Пятница, 18 ноября 2022 17:50
Максим Сергеевич стоял под табличкой «Место для курения» и смотрел на снег. Что-то из далекого детства просыпалось в нем при виде молодого снега, быстро терявшегося в серости равнодушного города. Сквер выглядел еще унылее, чем обычно: голые деревья жалобно поскрипывали на ветру, возникавшему из ниоткуда резкими и злыми порывами, черно-серая земля, лишенная листвы по «стандарту», и больше ничего. За забором гудели машины, не желая уступать набережную, борясь друг с другом – глупая борьба ради борьбы. Когда-то и он стоял там же после вечерней смены, злясь и ругаясь, тратя жизнь впустую. Альбина так и не бросила привычку ездить на работу на машине, возвращаясь домой уставшей и злой. И так год за годом, десятилетие за десятилетием.
«Рита проснулась», – написала Евгения Николаевна. Поговорить с пациенткой за весь день ему так и не удалось. После разговора с ее матерью он полчаса приходил в себя, занимаясь отчетами, а потом Рита уснула. Наверное, первый спокойный сон за всю неделю.

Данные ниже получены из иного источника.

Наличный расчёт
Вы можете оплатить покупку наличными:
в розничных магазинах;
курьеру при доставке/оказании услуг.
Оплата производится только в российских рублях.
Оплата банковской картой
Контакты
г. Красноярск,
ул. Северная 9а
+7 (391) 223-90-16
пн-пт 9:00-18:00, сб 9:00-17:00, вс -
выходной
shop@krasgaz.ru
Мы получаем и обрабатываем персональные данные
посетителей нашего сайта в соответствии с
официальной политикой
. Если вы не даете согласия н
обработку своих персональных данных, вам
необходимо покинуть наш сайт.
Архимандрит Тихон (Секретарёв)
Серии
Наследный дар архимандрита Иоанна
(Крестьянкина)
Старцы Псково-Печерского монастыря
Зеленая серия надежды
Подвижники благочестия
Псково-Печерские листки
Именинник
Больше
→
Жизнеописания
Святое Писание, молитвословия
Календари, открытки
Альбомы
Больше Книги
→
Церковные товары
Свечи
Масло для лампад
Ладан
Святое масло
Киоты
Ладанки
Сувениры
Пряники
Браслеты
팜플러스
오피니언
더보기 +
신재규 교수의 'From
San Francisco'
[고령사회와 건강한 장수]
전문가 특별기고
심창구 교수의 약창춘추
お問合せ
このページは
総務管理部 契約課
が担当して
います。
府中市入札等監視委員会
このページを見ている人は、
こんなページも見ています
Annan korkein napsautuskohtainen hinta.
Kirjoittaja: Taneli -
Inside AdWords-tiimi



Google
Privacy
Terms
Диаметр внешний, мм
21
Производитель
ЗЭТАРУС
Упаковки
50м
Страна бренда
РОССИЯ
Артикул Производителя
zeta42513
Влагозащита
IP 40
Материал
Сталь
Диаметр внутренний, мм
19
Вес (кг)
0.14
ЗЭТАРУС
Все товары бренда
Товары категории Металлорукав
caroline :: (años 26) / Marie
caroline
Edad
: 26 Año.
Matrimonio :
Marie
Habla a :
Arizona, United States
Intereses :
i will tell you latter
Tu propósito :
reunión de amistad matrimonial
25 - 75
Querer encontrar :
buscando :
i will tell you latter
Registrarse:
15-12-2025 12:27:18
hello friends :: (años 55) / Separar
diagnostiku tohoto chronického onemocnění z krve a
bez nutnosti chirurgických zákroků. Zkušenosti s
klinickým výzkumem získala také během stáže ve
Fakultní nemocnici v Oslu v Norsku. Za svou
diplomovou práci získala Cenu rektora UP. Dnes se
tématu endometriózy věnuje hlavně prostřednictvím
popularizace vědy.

Он бросил погасшую сигарету в урну, надо бросить уже курить, а в какой раз, в сотый? Подсчитывая неудавшиеся попытки, он пошел в отделение. Этому методу самоуспокоения его научила мама школьного друга, предлагая посчитать что-нибудь и без разницы что, лишь бы голову занять. Поэтому он считал машины, птиц, стук дождя, букву «ы» в тексте и много чего еще. Как странно, что самое лучшее остается в детстве, какое бы оно не было, а взрослые несут за собой, тянут телегу психологических травм и неудач, немного радости и много-много грусти, которую сложно даже оценить или понять, чем она вызвана. Грусть об ушедшем, грусть о содеянном и брошенном, забытом. Груз у всех разный: у кого-то полна телега, кто-то тащит один-два мешка грусти, но телега у всех одна и та же – закостенелая взрослая идентичность, определенная домом и обществом, то, как ты должен выглядеть, как должен думать и действовать, если должен действовать. В основном ты должен следовать, быть послушным и лояльным, а тянет эту телегу твое настоящее я, забитое и забытое. И стоит многих сил, чтобы отбросить эту телегу, оставить ее в колее и пойти через поле в лес, как символ тайного, сложного и запутанного. Определенно у него начинался очередной невроз, жаль, что он так и не научился транквилизироваться компьютерными играми, а алкоголь он сильно ограничивал уже двадцать лет, бросил малоэффективную терапию за три года до рождения Оли. Дочь подросла, стала умной и самостоятельной, и его помощь особо не требовалась, а он находил в этом успокоение, лучше любого препарата или наркотика в жидкой или парообразной форме. Кальян помогал, но ненадолго, потом становилось совсем мерзко. Права Альбина, запрещая ему курить эту дрянь, а иногда так хочется остановиться, нет, не бросить оглобли телеги, а хотя бы просто остановиться и подышать прелой землей, жидкой глиной и нескончаемой осенью.